Nouveaux contes berbères (Basset)/69

Ernest Leroux, éditeur (Collection de contes et de chansons populaires, XXIIIp. 18-20).

69

La panthère, le chacal et le hérisson (135).
(Bougie).

Le chacal et le hérisson allèrent ensemble sur une route et trouvèrent un silo plein de blé. Le chacal dit à son compagnon : « Descendons manger quelque chose. — « Descends », dit le hérisson. Ils descendirent ensemble et mangèrent jusqu’à ce qu’ils furent rassasiés.

Le chacal demanda : « Combien as-tu de ruses ? — Une et demie. Et toi, combien en as-tu ? — Cent et une. — Attends que je t’enlève une tique du cou, » ajouta le hérisson. Il sauta sur son col et se trouva dehors. Le chacal resta là. « Donne-moi ta moitié de ruse, dit-il à son compagnon. — Mange du blé jusqu’à ce que tu sois rassasié : mets en un peu dans tes oreilles et dans ta bouche : tu te coucheras. Quand viendra le maître du silo, il te jettera dehors et tu t’en iras. » Il suivit ce conseil. Quand le maître arriva, il le trouva étendu et le jeta dehors.

Le chacal trouva des souliers, les mit à ses pieds, et, en route, il rencontra la panthère qui lui demanda : « Qui est-ce qui t’a fait ces souliers-là ? — C’est moi qui les ai faits, répondit le chacal. — Fais-m’en aussi. — Va tuer une vache superbe. » Il alla en tuer une. Quand ils eurent mangé la chair, il lui fit des souliers, puis il lui dit : « Va au soleil, tu y resteras jusqu’à ce qu’ils sèchent. » Elle suivit ce conseil. Quand les souliers furent desséchés, elle ne put pas marcher. Le chacal partit. La panthère se mit à pleurer : des perdrix la trouvant ainsi lui apportèrent de l’eau dans leurs becs jusqu’à ce que la peau fût amollie ; alors elle ôta ses souliers et remercia les perdrix.

Elle se mit en route pour chercher après le chacal. Quand elle l’eut trouvé, il s’enfuit. Elle rencontra un vieillard très âgé. « Comment ferai-je ? lui demanda-t-elle ? — Va égorger une vache, amène les chacals pour qu’ils la mangent : pendant le repas, ils regarderont devant eux ; celui qui regardera de ton côté, prends-le. »

Elle s’en alla et fit comme le vieillard lui avait dit. Elle amena les chacals partout où elle en trouva ; en mangeant, ils regardaient devant eux, mais le coupable regarda de son côté. Elle le vit, le frappa avec ses ongles et le prit par la queue : il la coupa et s’enfuit. Les autres chacals en firent autant.

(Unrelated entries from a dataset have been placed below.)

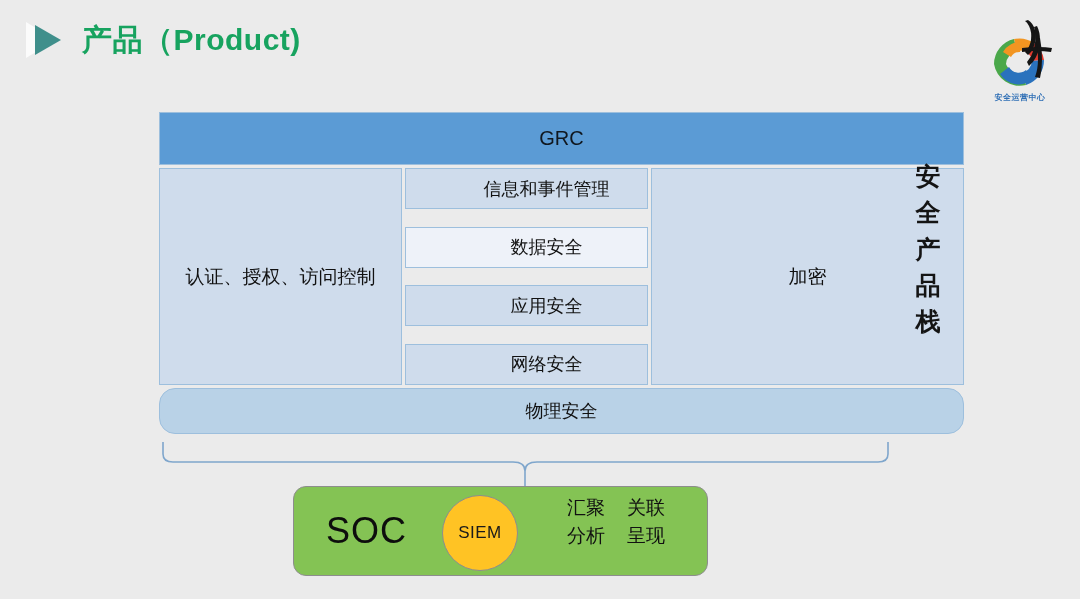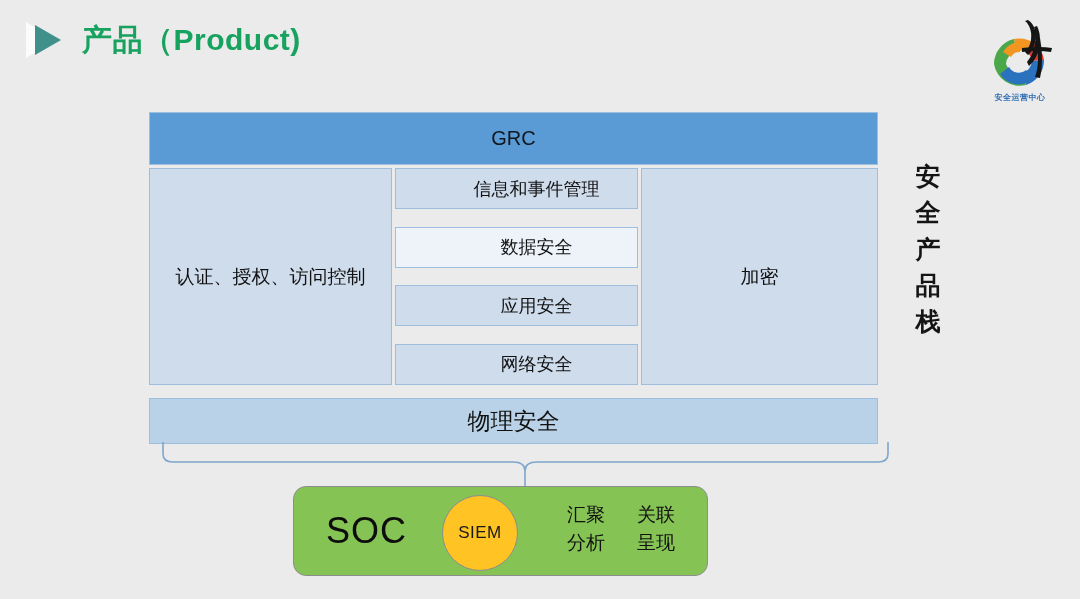--- a/index.html
+++ b/index.html
@@ -85,9 +85,9 @@
   
   #stack-diagram {
     position: absolute;
-    left: 149px;
+    left: 159px;
     top: 112px;
-    width: 729px;
+    width: 805px;
   }
   .stack-band {
     box-sizing: border-box;

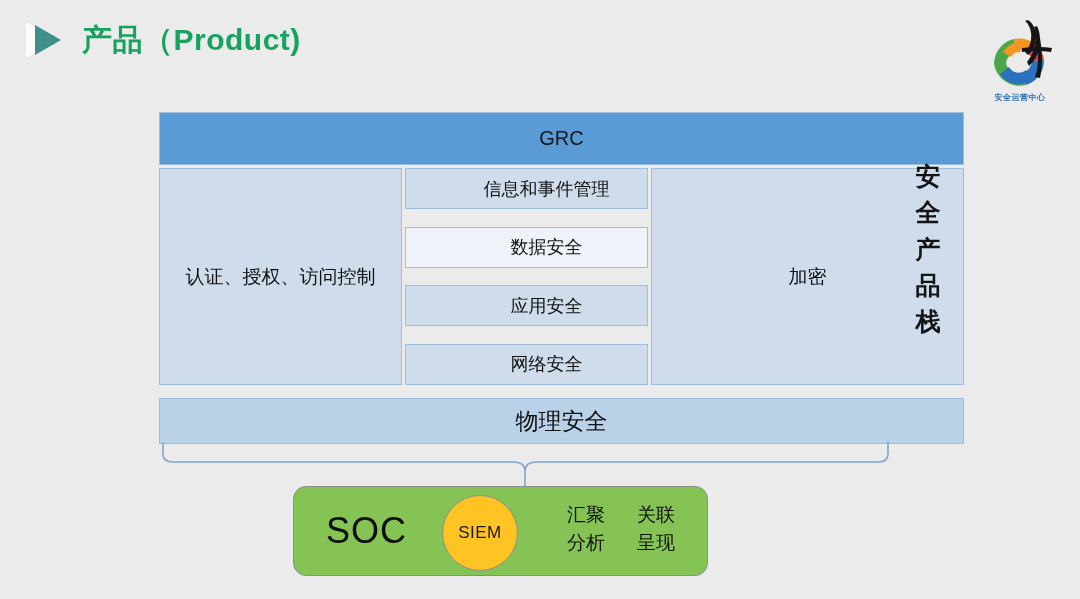--- a/index.html
+++ b/index.html
@@ -153,10 +153,11 @@
     color: #111111;
   }
   #physical-band {
-    margin-top: 13px;
+    margin-top: 3px;
     height: 46px;
     background: #b9d2e7;
-    font-size: 23px;
+    font-size: 18px;
+    border-radius: 16px;
   }
 
   

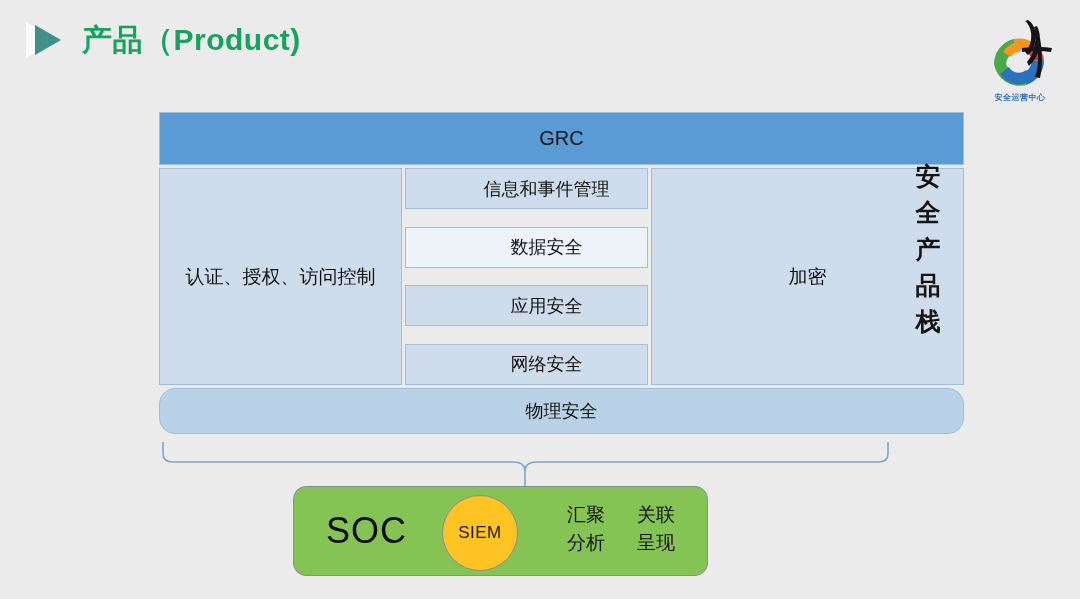--- a/index.html
+++ b/index.html
@@ -223,9 +223,9 @@
   #soc-keywords {
     position: absolute;
     left: 273px;
-    top: 14px;
-    display: flex;
-    gap: 32px;
+    top: 7px;
+    display: flex;
+    gap: 22px;
   }
   .keyword-col {
     display: flex;

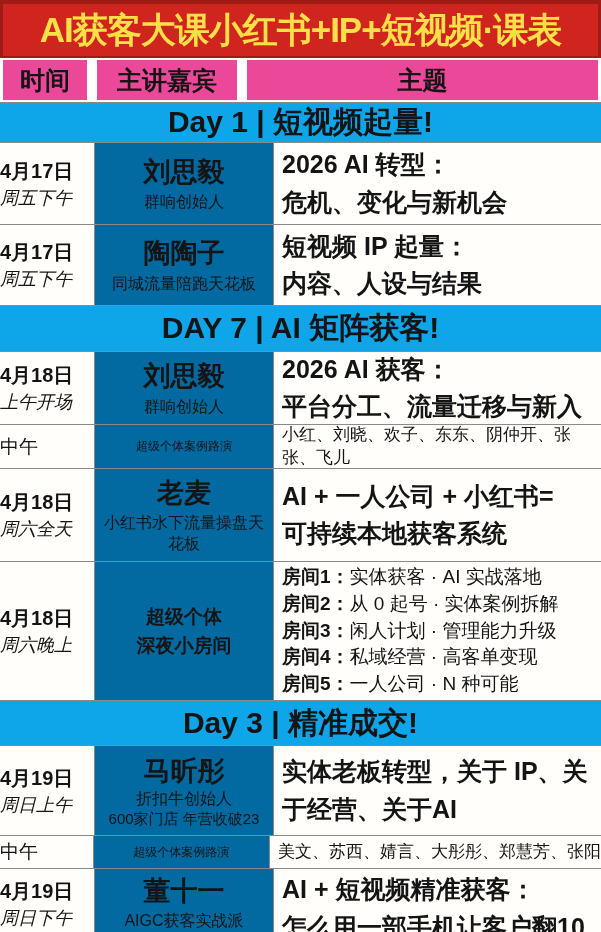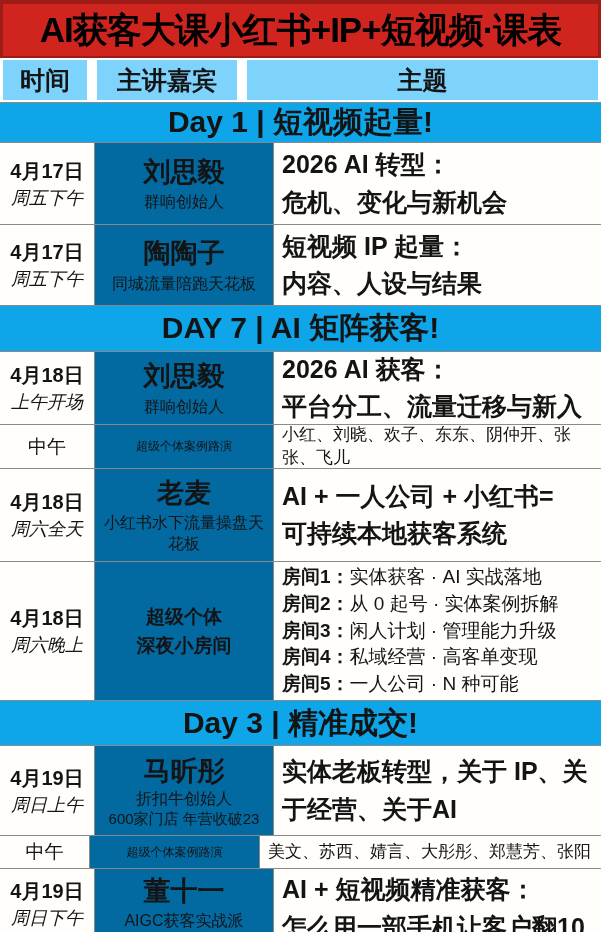--- a/index.html
+++ b/index.html
@@ -17,7 +17,7 @@
     display:flex; align-items:center; justify-content:center;
   }
   .title-text {
-    color:#000000; font-weight:700; font-size:35px; letter-spacing:-1px;
+    color:#fde047; font-weight:700; font-size:35px; letter-spacing:-1px;
     white-space:nowrap;
     text-align:right;
   }

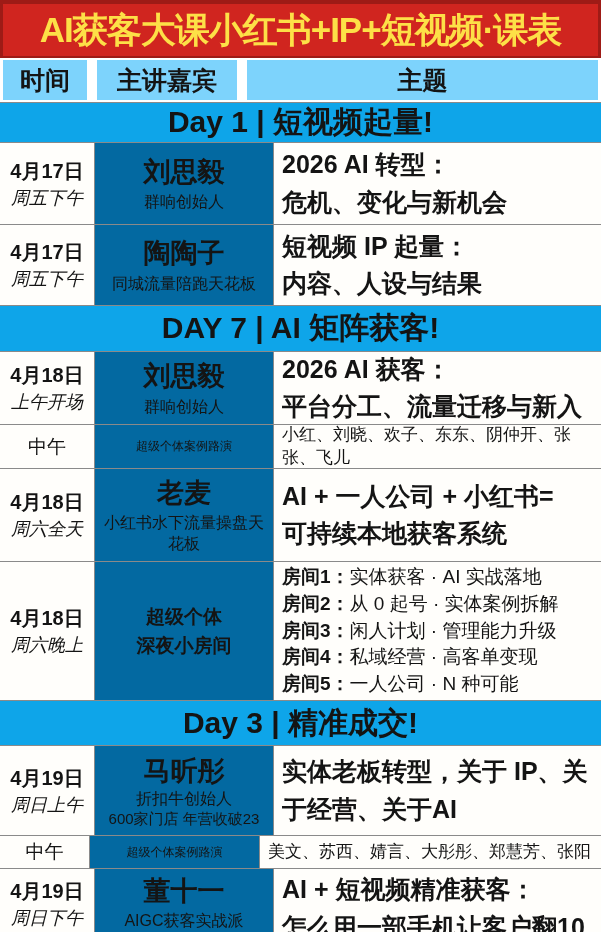--- a/index.html
+++ b/index.html
@@ -27,7 +27,7 @@
     padding:2px 3px;
   }
   .hcell {
-    background:#7dd3fc; display:flex; align-items:center; justify-content:center;
+    background:#ec4899; display:flex; align-items:center; justify-content:center;
     font-weight:700; font-size:25px;
   }
   .hc1 { width:84px; }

La panthère retourna vers le vieillard et lui dit : « Il m’a échappé, il s’est enfui. » Ce chacal sans queue dit aux autres : « Allons manger des melons. » Il les amena dans un jardin, les attacha par leurs queues, puis s’écria : « Fuyons ! voilà le maître du jardin ! » Les chacals tirèrent sur leurs queues et les arrachèrent en sorte qu’on ne pouvait les distinguer.

De nouveau, la panthère alla trouver le vieillard et lui dit : « Ils sont tous sans queue. — Fais comme tu as fait la première fois », répondit-il. Elle tua une vache, amena les chacals pour la manger. Ils regardaient devant eux, mais le coupable la regarda : elle le reconnut, le saisit par le col et le tua.

C’est ainsi qu’il arrive à qui fait le mal : il meurt. Le conte est fini.